Thursday, August 6, 2015

Are You a Picky Eater? You Might Also Have ADHD.


While watching television a couple of days ago, I saw a piece that touched on my reality. And, being ADHD, it went out of my head almost as soon as the segment was over. And, in typical fashion, it popped back in a few minutes ago. I had to do a Google search to see if I remembered correctly, and there I saw the headline:

The New York Times
Holy Hannah! I have been trying to explain my picky eating to people for as long as I can remember. I have been diagnosed several times with anxiety, depression, and (of course) ADHD.

The first story I was told about my fussiness was my mother running into my paternal grandfather in front of a store with a soda fountain. Grandpa Vincent wanted to go buy me a baby ice cream cone, but my mother told him I would not eat it. He replied that all children like ice cream and went ahead and bought me one. Within a couple of seconds of handing it to me, it was on the ground. Grandpa started to get angry, but my mother told him she had warned him. I was in a stroller, so that gives you an idea of how young I was. (For the record, I love ice cream now.)

I have never liked mushrooms because they "pop" when I bite into them, I quit eating ham at age four because of the texture, all pork in my 30's, and I cut all the fat off everything. Well, I should say I used to; I have been a pescatarian for the last 15 years, although I eat mostly vegetarian.


The study reported in The New York Times came from Pediatrics: Official Journal of the American Academy of Pediatrics

The article reports that the study showed picky eating does not cause the psychological issues, but picky eaters tend to be people who are sensitive to the world. 

'"Their sensory experience is more intense in the areas of taste, texture and visual cues. And their internal experience may be more intense, so they have stronger feelings,” said Dr. Zucker, who is also director of the Duke Center for Eating Disorders.' (Peachman, NYT)
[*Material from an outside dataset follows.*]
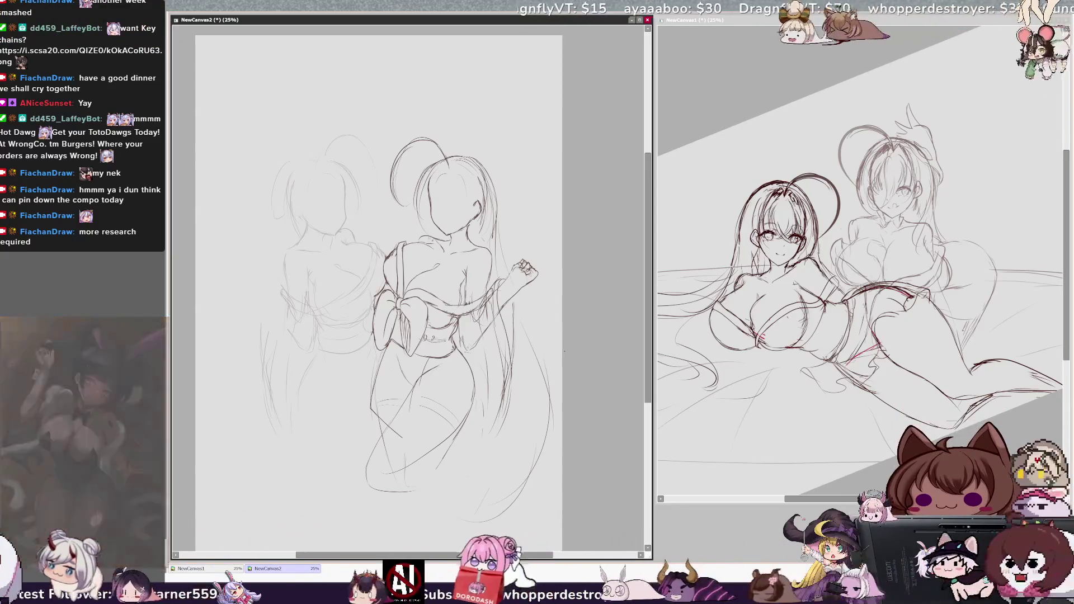
# Draw a roughly horizontal pencil line across the right figure's lower legs.
pyautogui.moveTo(391, 459); pyautogui.dragTo(486, 472)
If you have a picky eater that you are trying almost anything to get them to eat, you can relax. According to Dr. Zucker, “They’re sensitive kids who may be anxious or a little depressed; so cutting up fruits into funny shapes is not going to do the trick for these kids.” What it should do, however, is make parents aware that their child's picky eating might signify that possible issues exist that can be dealt with early on.

"RESULTS: Both moderate and severe levels of SE were associated with psychopathological symptoms (anxiety, depression, attention-deficit/hyperactivity disorder) both concurrently and prospectively. However, the severity of psychopathological symptoms worsened as SE [Selective Eating] became more severe. Impairment in family functioning was reported at both levels of SE, as was sensory sensitivity in domains outside of food and the experience of food aversion." (Zucker, et al., Pediatrics)

"CONCLUSIONS: Findings suggest that health care providers should intervene at even moderate levels of SE. SE associated with impairment in function should now be diagnosed as avoidant/restrictive food intake disorder, an eating disorder that encapsulates maladaptive food restriction, which is new to the Diagnostic and Statistical Manual of Mental Disorders, Fifth Edition." (Zucker, et al., Pediatrics)

Honestly, I feel much better after reading this article. I was always hypersensitive, and I still cry very easily. It is nice to find out that everything correlates and helps me to understand why I am me. I just wish this information was known a long time ago.